Figure 3. ORP1L accumulates in phagosomes during late maturation.

a) Schematic representation of functional domains of ORP1L. b) Confocal micrographs of RAW macrophages co-expressing GFP-ORP1L and RFP-RAB7 in RAW macrophages; insets are magnifications of red boxes; dotted yellow lines outline the cell periphery. c) Confocal micrographs of RAW macrophages co-expressing GFP-ORP1L and dominant-negative RFP-RAB7(T22N). d) Representative confocal micrograph of RAW macrophages co-expressing mCh-VAPA GFP-ORP1L (left) or mCh-VAPA and GFP-ORP1L-FFAT* (right) after 30 min of phagocytosis; insets show magnifications of the phagosome from the main micrographs. e) Graph showing the means and individual values of a Manders co-localization analysis of mCh-VAPB with either GFP-ORP1L (gray circles) or GFP-ORP1L-FFAT* (white squares); error bars in e-f represent standard deviations. Here and in subsequent figures ****p ≤ 0.0001. f) Graph showing the means and individual values of a Manders co-localization analysis of mCh-SEC61 with either GFP-ORP1L (gray circles) or GFP-ORP1L-FFAT* (white squares). g) Transmission electron micrograph of a RAW macrophage after 40 min of phagocytosis showing contacts between the ER and phagosomal membranes. Insets are magnifications of dotted red boxes. Bottom inset panels highlight ER membranes (colored in green) in contact with the phagosomal membrane (colored in magenta). Scale bar = 1 µm.

**EXTRACTED ENTRIES:**
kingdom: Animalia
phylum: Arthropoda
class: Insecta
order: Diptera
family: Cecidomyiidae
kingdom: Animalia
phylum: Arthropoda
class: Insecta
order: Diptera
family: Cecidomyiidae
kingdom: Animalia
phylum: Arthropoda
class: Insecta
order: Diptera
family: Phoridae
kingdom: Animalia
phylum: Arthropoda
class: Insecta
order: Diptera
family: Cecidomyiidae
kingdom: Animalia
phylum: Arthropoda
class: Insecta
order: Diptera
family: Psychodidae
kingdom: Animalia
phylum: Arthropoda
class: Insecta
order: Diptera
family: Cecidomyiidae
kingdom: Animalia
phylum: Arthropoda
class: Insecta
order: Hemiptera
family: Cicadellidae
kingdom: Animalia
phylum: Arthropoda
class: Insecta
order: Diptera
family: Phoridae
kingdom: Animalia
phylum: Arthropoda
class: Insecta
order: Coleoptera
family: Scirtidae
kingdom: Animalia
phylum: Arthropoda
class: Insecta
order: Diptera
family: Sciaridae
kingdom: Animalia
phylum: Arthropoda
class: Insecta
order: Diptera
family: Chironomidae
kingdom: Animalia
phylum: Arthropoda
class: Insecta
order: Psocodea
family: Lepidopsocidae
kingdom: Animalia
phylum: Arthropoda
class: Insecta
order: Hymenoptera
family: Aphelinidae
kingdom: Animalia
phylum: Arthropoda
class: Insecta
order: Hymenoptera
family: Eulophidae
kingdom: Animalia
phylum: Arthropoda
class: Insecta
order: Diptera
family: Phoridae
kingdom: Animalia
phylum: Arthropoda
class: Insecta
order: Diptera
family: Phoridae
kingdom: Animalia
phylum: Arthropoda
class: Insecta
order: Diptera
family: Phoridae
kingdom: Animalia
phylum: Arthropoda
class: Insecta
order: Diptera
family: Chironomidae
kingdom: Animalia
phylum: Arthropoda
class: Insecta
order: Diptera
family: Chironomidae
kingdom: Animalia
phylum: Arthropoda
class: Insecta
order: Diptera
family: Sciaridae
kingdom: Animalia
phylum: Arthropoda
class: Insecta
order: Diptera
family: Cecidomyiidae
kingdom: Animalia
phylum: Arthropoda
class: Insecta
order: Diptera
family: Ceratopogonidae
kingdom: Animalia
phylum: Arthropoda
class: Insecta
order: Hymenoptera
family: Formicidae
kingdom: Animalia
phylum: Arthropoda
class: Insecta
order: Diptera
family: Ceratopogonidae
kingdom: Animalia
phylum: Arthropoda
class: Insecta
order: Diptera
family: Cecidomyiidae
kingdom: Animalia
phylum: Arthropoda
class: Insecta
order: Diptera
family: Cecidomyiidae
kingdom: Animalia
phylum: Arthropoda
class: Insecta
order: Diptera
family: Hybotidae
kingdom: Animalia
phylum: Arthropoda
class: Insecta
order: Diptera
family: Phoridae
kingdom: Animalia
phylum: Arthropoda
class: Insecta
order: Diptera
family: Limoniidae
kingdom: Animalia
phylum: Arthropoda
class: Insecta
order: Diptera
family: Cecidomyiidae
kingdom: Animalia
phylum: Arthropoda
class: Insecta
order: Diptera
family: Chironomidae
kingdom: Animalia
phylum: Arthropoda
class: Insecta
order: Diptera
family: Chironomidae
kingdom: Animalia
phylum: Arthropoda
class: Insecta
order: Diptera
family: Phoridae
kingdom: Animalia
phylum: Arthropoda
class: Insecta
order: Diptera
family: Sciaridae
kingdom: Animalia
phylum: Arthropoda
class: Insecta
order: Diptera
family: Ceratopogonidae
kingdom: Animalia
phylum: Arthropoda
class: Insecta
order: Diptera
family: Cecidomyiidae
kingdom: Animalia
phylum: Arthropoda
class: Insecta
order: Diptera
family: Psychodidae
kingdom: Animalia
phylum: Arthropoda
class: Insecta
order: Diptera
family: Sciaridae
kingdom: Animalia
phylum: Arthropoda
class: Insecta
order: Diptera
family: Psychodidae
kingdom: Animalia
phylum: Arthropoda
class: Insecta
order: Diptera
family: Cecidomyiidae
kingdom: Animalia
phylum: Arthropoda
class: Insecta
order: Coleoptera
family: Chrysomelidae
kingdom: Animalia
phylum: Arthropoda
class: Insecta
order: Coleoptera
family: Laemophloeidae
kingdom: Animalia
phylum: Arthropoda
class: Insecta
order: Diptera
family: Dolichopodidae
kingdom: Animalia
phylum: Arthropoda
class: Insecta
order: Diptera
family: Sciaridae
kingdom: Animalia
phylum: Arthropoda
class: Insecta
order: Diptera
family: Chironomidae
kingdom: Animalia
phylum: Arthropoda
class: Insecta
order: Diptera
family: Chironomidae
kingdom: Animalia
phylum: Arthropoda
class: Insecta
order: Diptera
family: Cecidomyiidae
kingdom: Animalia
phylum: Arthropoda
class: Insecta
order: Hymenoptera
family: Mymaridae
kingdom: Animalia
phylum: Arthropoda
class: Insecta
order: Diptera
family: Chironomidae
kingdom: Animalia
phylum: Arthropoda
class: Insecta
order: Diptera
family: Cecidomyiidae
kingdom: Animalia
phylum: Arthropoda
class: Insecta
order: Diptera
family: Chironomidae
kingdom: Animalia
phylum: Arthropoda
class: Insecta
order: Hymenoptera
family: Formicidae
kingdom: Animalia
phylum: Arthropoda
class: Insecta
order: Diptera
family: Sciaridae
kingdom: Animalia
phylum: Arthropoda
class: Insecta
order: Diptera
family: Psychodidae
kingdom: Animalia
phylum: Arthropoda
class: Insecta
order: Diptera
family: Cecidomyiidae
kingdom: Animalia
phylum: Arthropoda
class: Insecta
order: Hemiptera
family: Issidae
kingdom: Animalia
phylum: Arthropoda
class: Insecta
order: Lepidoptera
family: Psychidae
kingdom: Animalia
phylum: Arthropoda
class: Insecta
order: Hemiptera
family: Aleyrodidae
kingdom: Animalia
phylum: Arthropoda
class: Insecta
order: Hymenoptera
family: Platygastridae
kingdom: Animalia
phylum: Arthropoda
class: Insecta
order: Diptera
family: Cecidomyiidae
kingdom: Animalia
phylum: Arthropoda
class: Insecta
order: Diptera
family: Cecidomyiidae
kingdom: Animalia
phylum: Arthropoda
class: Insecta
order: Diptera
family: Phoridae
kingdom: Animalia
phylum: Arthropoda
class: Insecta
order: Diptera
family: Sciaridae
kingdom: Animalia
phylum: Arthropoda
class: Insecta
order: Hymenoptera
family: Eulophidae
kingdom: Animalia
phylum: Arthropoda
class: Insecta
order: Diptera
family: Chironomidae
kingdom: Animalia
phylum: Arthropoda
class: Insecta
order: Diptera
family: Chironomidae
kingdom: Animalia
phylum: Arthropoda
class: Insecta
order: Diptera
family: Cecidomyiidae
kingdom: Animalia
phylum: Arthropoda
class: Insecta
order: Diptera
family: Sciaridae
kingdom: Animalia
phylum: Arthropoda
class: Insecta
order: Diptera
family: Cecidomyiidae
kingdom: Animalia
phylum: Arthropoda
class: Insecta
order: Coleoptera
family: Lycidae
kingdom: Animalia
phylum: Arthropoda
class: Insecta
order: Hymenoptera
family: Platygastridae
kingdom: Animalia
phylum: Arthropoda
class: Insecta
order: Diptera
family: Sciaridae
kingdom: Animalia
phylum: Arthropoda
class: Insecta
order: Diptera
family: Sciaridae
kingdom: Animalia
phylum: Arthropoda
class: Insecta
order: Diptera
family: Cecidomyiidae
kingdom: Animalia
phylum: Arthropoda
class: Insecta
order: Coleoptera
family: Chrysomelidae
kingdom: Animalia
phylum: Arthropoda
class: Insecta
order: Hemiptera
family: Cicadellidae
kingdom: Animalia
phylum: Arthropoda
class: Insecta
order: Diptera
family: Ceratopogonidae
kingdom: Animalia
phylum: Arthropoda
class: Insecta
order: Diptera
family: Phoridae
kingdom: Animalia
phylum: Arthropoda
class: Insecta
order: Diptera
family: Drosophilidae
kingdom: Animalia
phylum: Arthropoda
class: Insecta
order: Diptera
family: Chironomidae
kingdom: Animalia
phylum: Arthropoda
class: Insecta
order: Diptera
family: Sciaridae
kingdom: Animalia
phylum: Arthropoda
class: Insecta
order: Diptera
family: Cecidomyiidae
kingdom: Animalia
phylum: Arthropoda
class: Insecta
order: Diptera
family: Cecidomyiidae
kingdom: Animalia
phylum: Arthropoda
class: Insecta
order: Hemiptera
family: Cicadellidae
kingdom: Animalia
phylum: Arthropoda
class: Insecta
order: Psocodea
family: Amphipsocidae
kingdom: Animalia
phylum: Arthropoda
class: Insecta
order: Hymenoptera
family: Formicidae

**ASSIGNMENT:** According to the figure legend, after how many minutes of phagocytosis was the transmission electron micrograph of a RAW macrophage taken? The records have nothing to do with the figure legend.

**EXERCISE OUTPUT:** After 40 minutes of phagocytosis.